Camere di commercio, un decreto da cambiare

“Il decreto sulle Camere di commercio va cambiato. È in gioco la difesa dei posti di lavoro, ma soprattutto il supporto alla crescita che le imprese chiedono e che le competenze dei 10.000 lavoratori del sistema camerale hanno fin qui assicurato”. Dopo la proclamazione dello stato di agitazione, i sindacati, sia quelli della funzione pubblica, Fp Cgil Cisl Fp e Uil Fp, che quelli del terziario, Filcams Cgil, Fisascat Cisl e Uiltucs Uil, lanciano una grande manifestazione nazionale a Roma per giovedì 29 settembre, con l’obiettivo di evitare “gli esiti disastrosi di un provvedimento sbagliato” e per chiedere “una riforma vera delle Camere di commercio che tuteli i lavoratori e rilanci lo sviluppo locale”.

Secondo i sindacati, se i contenuti dello schema di decreto legislativo, recante il riordino delle funzioni e del finanziamento delle Camere di commercio, licenziato dall’esecutivo, fosse approvato dal Parlamento senza migliorie, verrebbe “messa in liquidazione una delle poche esperienze consolidate al servizio dello sviluppo e di sostegno all’economia reale dei territori che ha il nostro Paese”.

Il messaggio della mobilitazione è netto: “Made in Italy, accesso ai fondi Ue, consulenza aziendale, registro delle imprese, arbitrato e conciliazione, sostegno al credito. Di questo si sta parlando e non di centri di potere come li ha strumentalmente definiti il ministro Calenda. Smantellare il sistema camerale vuol dire lasciare le imprese e le comunità locali più sole di fronte alle difficoltà del Paese. Il sistema produttivo ha bisogno delle professionalità che le Camere di commercio esprimono”.

E secondo i sindacati, il decreto attuativo della legge 124/2015 non fornisce affatto garanzie sufficienti. Diversi i nodi che preoccupano i lavoratori. A partire dai posti di lavoro, dove “le garanzie restano ancora fumose e non in grado di assicurare la tenuta occupazionale prevista nella legge delega“. E senza dimenticare “l’inadeguatezza della fonti di finanziamento, rimaste ferme al taglio del 50% che, nel 2017, renderà impossibile l’operatività“. E ancora “il ruolo delle Unioni regionali, indispensabile per assicurare il coordinamento tra le Camere” e “la previsione di sedi distaccate per garantire un’adeguata presenza sul territorio che, in caso contrario, sarebbe gravemente ridimensionata”.

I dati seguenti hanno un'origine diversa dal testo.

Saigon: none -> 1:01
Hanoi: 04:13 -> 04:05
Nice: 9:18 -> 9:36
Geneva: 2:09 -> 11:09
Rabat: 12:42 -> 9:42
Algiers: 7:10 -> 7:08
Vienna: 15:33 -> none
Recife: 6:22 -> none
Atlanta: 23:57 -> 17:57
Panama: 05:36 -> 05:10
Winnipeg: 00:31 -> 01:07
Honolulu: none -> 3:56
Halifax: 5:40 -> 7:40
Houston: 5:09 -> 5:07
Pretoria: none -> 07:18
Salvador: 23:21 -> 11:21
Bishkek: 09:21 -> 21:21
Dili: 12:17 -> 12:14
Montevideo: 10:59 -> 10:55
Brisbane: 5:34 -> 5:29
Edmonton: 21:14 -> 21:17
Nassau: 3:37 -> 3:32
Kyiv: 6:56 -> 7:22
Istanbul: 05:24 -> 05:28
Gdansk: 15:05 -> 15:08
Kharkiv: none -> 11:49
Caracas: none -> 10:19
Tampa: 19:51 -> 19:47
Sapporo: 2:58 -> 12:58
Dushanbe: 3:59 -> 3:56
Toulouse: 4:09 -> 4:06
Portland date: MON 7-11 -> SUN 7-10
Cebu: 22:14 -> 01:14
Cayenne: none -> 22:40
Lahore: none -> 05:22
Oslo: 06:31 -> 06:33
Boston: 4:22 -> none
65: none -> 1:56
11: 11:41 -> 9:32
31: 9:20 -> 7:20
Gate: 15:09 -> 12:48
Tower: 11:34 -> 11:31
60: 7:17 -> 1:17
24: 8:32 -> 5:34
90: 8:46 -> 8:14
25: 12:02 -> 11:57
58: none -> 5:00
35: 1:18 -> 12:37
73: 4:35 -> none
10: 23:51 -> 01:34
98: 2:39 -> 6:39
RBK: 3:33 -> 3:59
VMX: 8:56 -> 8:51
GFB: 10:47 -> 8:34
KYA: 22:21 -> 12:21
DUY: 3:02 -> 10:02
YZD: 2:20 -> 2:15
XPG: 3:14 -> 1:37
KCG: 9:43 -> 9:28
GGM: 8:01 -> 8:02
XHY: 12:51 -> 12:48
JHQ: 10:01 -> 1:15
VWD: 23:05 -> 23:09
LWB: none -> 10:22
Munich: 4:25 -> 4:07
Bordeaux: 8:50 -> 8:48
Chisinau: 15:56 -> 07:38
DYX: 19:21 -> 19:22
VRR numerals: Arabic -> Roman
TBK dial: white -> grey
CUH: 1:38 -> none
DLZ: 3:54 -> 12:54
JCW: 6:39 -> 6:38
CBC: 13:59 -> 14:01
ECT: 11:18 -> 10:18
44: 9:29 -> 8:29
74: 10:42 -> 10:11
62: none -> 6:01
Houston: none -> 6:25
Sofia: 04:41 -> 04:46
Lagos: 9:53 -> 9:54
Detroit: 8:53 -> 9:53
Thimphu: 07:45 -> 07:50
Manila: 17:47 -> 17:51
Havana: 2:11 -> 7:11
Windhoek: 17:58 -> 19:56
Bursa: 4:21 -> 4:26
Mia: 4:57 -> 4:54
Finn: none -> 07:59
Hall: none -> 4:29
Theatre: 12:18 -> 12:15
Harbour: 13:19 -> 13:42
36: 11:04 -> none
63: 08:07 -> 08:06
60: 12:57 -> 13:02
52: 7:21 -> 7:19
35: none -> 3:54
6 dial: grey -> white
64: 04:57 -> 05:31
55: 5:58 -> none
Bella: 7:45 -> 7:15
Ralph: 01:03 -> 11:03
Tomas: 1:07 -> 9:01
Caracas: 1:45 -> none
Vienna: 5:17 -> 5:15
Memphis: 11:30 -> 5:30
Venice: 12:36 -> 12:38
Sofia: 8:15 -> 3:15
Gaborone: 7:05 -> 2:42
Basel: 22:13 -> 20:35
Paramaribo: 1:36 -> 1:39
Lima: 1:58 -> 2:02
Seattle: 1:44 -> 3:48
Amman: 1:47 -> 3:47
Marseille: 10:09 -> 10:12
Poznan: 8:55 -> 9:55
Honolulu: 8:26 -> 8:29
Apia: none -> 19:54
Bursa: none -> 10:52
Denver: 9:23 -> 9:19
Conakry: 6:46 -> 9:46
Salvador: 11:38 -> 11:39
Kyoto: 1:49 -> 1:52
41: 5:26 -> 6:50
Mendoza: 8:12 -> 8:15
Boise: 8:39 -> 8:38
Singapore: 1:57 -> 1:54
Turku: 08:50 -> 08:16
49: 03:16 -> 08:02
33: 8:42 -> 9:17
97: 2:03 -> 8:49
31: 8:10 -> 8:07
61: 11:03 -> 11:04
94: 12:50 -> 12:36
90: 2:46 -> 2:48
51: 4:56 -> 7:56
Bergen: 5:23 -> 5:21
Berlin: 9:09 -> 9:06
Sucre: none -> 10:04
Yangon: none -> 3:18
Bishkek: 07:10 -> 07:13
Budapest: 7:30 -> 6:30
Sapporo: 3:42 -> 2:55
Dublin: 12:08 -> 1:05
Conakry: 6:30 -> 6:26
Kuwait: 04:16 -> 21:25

“In particolare – insistono i sindacati – per le migliaia di lavoratori dipendenti dalle Unioni camerali regionali, dalle aziende speciali e da quelle di sistema, si aprirebbe una fase incerta e connotata dall’assenza del benché minimo strumento d’integrazione al reddito. La riforma del sistema camerale – aggiungono – va approfondita e condivisa con le organizzazioni sindacali che rappresentano i lavoratori dipendenti, al fine di  valorizzare le tante e preziose professionalità oggi esistenti nell’articolata filiera rappresentata dalle Camere di commercio”, aggiungono le tre sigle”.

Al fine di richiedere a governo e Parlamento di ripensare profondamente il disegno di riforma e di garantire la continuità occupazionale anche dei lavoratori dipendenti dalle Unioni regionali, dalle aziende speciali e di sistema, Filcams, Fisascat e Uiltucs terranno, per il 29 settembre, due ore di assemblea informativa presso tutti i luoghi di lavoro coinvolti, e prenderanno parte alla manifestazione nazionale che si terrà a Roma, presso piazza di Pietra, dalle 13 dello stesso giorno.

E in piazza ci saranno anche Fp Cgil Cisl Fp e Uil Fp, “per dire chiaro e forte – concludono – che la strada scelta dal governo è sbagliata: le Camere di commercio vanno riorganizzate e rilanciate. Con meno costi, più competenze e più servizi innovativi”.